Gay Rights
Our t-shirts for legal advocates combine humor and professionalism, making them ideal for court, office, or casual wear—show off their legal pride with a fun twist.
Gay Rights
"How come you always take Amnesty International's side?"
"Why, yes, Your Honor. That would make me his Advocate."
Criminal getting a shorter sentance because the victim was his wife
"Let's play David and Goliath. You'll be David and I'll be the ACLU."
"Hi - I'm the Devil's Advocate!"
Trial by Media
"It seems my fear of death has been replaced by my fear of politics."
"Of course he's smiling. He's getting $15,000 to give a lecture on free speech."
Solicitor speaks legal jargon and has a translator who tells client: 'You haven't a hope!'
"It's a memo from the legal department reminding us to (heh-heh), 'keep our noses clean'."
"No, of course there isn't, 'one law for the rich and another for the poor'... There's no law for the poor."

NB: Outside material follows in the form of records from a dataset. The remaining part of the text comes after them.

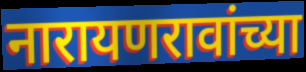
नारायणरावांच्याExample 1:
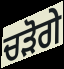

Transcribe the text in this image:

ਚੜੋਗੇ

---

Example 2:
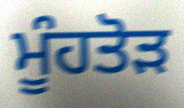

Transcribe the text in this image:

ਮੂੰਹਤੋੜ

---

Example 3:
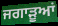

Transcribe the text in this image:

ਜਗਾੜੂਆਂ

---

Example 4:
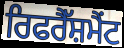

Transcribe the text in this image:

ਰਿਫਰੈੱਸ਼ਮੈਂਟ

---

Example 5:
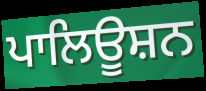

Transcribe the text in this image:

ਪਾਲਿਊਸ਼ਨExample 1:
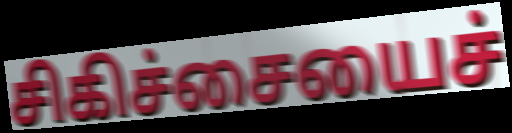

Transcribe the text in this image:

சிகிச்சையைச்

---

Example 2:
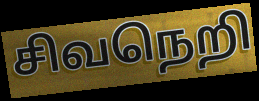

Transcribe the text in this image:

சிவநெறி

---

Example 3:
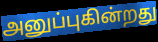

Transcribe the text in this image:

அனுப்புகின்றது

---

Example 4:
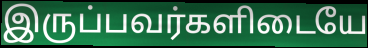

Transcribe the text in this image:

இருப்பவர்களிடையே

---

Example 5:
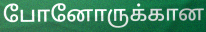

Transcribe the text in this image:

போனோருக்கானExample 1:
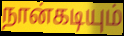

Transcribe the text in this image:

நான்கடியும்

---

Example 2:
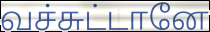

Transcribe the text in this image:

வச்சுட்டானே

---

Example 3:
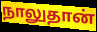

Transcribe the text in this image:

நாலுதான்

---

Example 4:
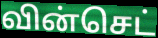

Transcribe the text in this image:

வின்செட்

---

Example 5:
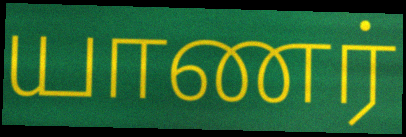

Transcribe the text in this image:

யாணர்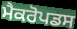
ਮੈਕਰੋਪਡਸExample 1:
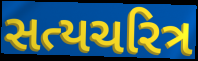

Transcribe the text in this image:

સત્યચરિત્ર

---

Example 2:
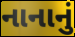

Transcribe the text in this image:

નાનાનું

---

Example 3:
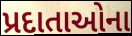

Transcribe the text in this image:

પ્રદાતાઓના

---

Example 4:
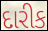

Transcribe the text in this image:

દારીક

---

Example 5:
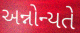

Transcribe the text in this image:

અન્નોન્યતેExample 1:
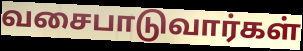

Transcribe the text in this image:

வசைபாடுவார்கள்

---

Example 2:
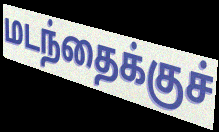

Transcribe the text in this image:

மடந்தைக்குச்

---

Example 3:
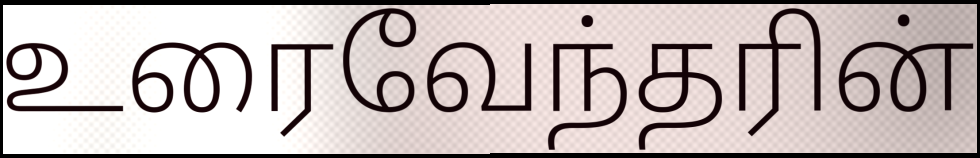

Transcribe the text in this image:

உரைவேந்தரின்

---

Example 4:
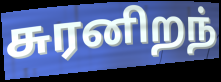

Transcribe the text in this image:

சுரனிறந்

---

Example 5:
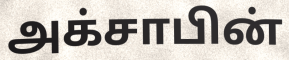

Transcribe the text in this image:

அக்சாபின்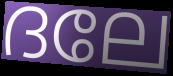
ദലേ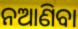
ନଆଣିବା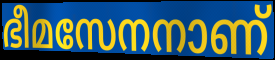
ഭീമസേനനാണ്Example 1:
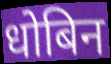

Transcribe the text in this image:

धोबिन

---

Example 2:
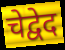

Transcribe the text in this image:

चेद्वेद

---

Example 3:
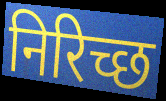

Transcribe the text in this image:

निरिच्छ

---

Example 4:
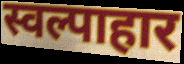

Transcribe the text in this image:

स्वल्पाहार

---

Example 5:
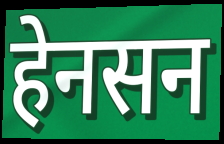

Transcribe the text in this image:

हेनसन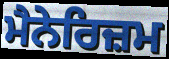
ਮੈਨੇਰਿਜ਼ਮ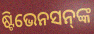
ଷ୍ଟିଭେନସନ୍‍ଙ୍କ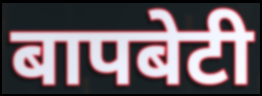
बापबेटी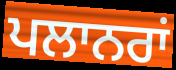
ਪਲਾਨਰਾਂ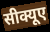
सीक्यूएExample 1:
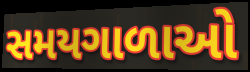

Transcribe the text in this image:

સમયગાળાઓ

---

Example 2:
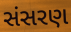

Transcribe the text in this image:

સંસરણ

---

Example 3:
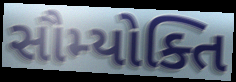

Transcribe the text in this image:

સૌમ્યોક્તિ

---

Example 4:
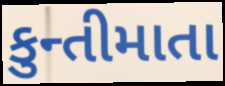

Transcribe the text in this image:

કુન્તીમાતા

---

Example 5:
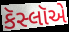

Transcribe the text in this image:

કૅસ્લૉએ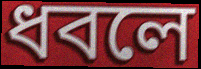
ধবলে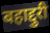
बहाद्दुरी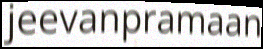
jeevanpramaan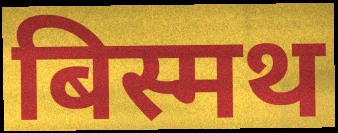
बिस्मथ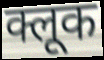
क्लूक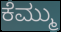
ಕೆಮ್ಮು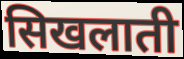
सिखलाती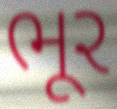
ભૂર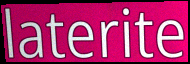
laterite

"Our new associate asks how much of a fee is too much. Do you want to handle this or shall I laugh in his face?"
'If corporate lawyers are a dime a dozen, where are the other ten?'
"Your Honor, we're going to go with the prosecution's spin."
"If you really want independence, you should get into contract law."
"In the event of an actual S.E.C. investigation, legal representation will drop from the ceiling."
Thank you, Essential Workers
I love Lawyers
'Negotiations have reached an impasse, legal recommends we resort to violence.'
What do you mean, "Did I try anything funny?"
'It wasn't long before Larry realized his calling as a lawyer whisperer...'
"In case something happens during the surgery and you become incapacitated, have you designated someone to make poor life choices on your behalf?"
"Judgement Day: Division Four"
"We-your agents, successors, licensees, and assigns--would like to share a few thoughts with you."
Patent Attorney (invisible man)
'Did you clear this through Legal first?'
"We'd better watch Cranston. He looks like a whistleblower."
Slavery Reparations
"Since you have already been convicted by the media, I imagine we can wrap this up pretty quickly."
"Who wrote this "Law of the Jungle" nonsense? It is highly biased in favour of predators!"
"We've also been given ten top employment law tips."
'I think I'll become a lawyer.'
'This prediction has a margin of error of plus or minus fifteen...fifteen class-action suits brought against the company.'
Detention Center
Explore our collection of mugs for legal advocates—funny, clever, and perfect for their morning coffee or tea break.
Check out our pillows for legal advocates—adding humor and comfort to their space, whether at home or the office.
Find stylish prints for legal advocates—beautiful decor that celebrates their profession with a humorous touch.